A Beautiful Noise

This morning I was assisting a young saxophone player and her mother.  They had just had some minor maintenance done and were preparing to settle accounts.  I had said some sentences to them sparingly, as they had spent most of their time chatting with the saxophone technician.  In a tip I learned from dating, if people are involved in a conversation it is often rude to infiltrate myself in a conversation just for the sake of being noticed. 

So after saying "Let me see if I can find your account...", the mother said -- half to me and half to her daughter, "What a great voice!  You should be on the radio or something."
To say I was not flattered would be a lie. 

It's not the first time a passing customer at work has said something to this effect.  One of our regular customers has her husband act as a go-between: he does all the pickup and drop offs.  Accordingly, I speak to her often on the phone to let her know that it's time to give Bob the high sign.  The first time she came out to the shop, she heard me speak and said I must be Andrew, as she'd recognized that melodious voice.

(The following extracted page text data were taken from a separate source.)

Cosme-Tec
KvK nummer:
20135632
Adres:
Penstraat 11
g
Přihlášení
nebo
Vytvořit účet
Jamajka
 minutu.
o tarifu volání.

I don't know what I've done differently this year.  To me, it's the same voice I've always had.  Nobody praised it when I was working a the Panera.  Nobody said anything when I was teaching university classes.  Nobody's said anything on dates or at parties.

Have I suddenly "classed up the joint" inadvertently? 

Just as with my trombone playing, I find it impossible to judge myself and my sounds against the utterances of others.  Obviously my voice sounds like me in my head.  It has never NOT sounded like me.  I do occasionally take myself to task when I hear that I've accelerated my words beyond the limit of articulation, but only in the way people do when they catch themselves slouching and spend a second sitting up straight to compensate. 

I have spent a great deal of time in the past two years talking on the telephone.  And nothing annoys me like straining to decipher what someone has said in a message.  There was a hilarious one left on the shop phone months ago -- the sort that gets played again and again trying to understand it.  Meanwhile, it grows more and more humerous the more times you hear it.  It was someone who was giving his name and following it with his wife's name.  His name was something like Scott Michael Shelbywine, and his wife is Rena Aubrey Mater-Shelbywine.  Listening to him say, "My name is Shottmishelshubynine, husband of Remanobrytomatosudsyfine" caused tears of frustration and laughter by the tenth attempt. 

So it could be overcompensation.  I may be inadvertently wishing other people would just speak more clearly.  I often thought it would be fun to take an English diction course, similar to the courses that vocal performance majors take for German and Italian.  But I don't think those courses are supposed to be for native-speakers.  After all, I've been practicing English for 30 years, what's a 4-month course going to teach?  And would it have any lasting effect?

Or maybe it's just another step in the progression of my life to being a father.  I've reached the stage where I'm now modeling behaviors to the children I know to fill a latent need in my own subconscious. 

Or maybe I'm doing an immersive audition process so that the local Shakespeare company will get their instruments fixed and shriek out, "We've found our next Shylock!"

Good thing I've got this last name of mine.